Copy the stretch of the King v. Burwell post from "All this makes" through "Medicaid expansion succeeded.", swapping every "Medicaid expansion" for "expansion of Medicaid".
[[ Text passage open ]]
The Very Puzzling Political Economy of King v. Burwell: Focus

Ezra Klein, one of the viri illustres making us hope that the press corps over the next generation will actually be a net plus to the nation (cough, Judy Miller of the New York Times; cough, Fred Hiatt of the Washington Post) has a good post that, I think, misses one important point:

Ezra Klein: Republican States Suffer If Obamacare Loses at the Supreme Court: “For Republicans, the challenge to Obamacare’s individual mandate made good political sense…

…if the mandate was repealed, it would cripple the law…. The White House would have to agree to… at least root-and-branch reform. The challenge to Obamacare’s subsidies makes less political sense: if the subsidies are ripped out of federal exchanges, it will only cripple the law in red states… [which] will be left with a policy disaster–and a hefty bill…. Republicans in those states will still be paying the taxes and bearing the spending cuts needed to fund Obamacare. They just won’t be getting anything back. So the Republican plan… to fight Obamacare is for Republicans to rip themselves off…. This is why the GOP’s political strategy is so bizarre…. The GOP is taking its own voters-—along with million of poorer people who live in Republican states–hostage…. Democrats might want to deal on Obamacare because they want, as a moral matter, to cover poorer people in red states. But on a practical level, the post-King status quo is a much bigger disaster for Republican states than Democratic ones.

All this makes sense. But what it misses is that the original Republican challenge to ObamaCare was two-pronged: an attack on the mandate and thus on the functioning of the exchanges, yes; and also an attack on the Medicaid expansion. The attack on the mandate failed. The attack on the Medicaid expansion succeeded.
[[ Text passage closed ]]
[[ Dataset open ]]
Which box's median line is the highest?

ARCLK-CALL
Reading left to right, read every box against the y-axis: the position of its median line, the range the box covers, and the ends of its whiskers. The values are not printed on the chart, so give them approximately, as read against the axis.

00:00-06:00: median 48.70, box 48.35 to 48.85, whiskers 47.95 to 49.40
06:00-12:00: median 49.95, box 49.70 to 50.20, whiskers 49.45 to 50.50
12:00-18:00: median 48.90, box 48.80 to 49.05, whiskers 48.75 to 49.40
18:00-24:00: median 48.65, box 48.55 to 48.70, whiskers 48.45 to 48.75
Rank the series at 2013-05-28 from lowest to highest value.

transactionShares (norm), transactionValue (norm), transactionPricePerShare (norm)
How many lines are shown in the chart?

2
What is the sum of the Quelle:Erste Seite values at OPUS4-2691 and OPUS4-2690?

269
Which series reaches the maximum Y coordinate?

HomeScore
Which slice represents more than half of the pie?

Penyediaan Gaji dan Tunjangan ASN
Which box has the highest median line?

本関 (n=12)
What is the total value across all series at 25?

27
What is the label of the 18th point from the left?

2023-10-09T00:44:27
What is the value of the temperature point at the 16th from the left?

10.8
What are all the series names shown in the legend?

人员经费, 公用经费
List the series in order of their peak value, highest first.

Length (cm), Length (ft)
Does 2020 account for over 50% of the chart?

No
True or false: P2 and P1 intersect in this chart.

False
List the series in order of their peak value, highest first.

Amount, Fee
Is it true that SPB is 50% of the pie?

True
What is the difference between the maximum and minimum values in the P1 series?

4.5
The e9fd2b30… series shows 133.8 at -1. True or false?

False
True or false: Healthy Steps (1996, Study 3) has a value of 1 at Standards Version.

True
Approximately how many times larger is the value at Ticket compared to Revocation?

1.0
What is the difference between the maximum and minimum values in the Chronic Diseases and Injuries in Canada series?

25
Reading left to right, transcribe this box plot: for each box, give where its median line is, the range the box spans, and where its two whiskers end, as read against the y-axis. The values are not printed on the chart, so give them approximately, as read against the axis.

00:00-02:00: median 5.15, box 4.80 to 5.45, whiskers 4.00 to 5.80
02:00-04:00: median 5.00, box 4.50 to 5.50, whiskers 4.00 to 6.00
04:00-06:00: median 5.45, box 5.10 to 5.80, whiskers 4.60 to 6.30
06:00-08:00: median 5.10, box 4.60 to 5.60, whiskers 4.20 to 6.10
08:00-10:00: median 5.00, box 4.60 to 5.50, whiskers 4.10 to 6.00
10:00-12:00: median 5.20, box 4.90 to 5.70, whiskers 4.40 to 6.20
[[ Dataset closed ]]
Result of the exercise:
All this makes sense. But what it misses is that the original Republican challenge to ObamaCare was two-pronged: an attack on the mandate and thus on the functioning of the exchanges, yes; and also an attack on the expansion of Medicaid. The attack on the mandate failed. The attack on the expansion of Medicaid succeeded.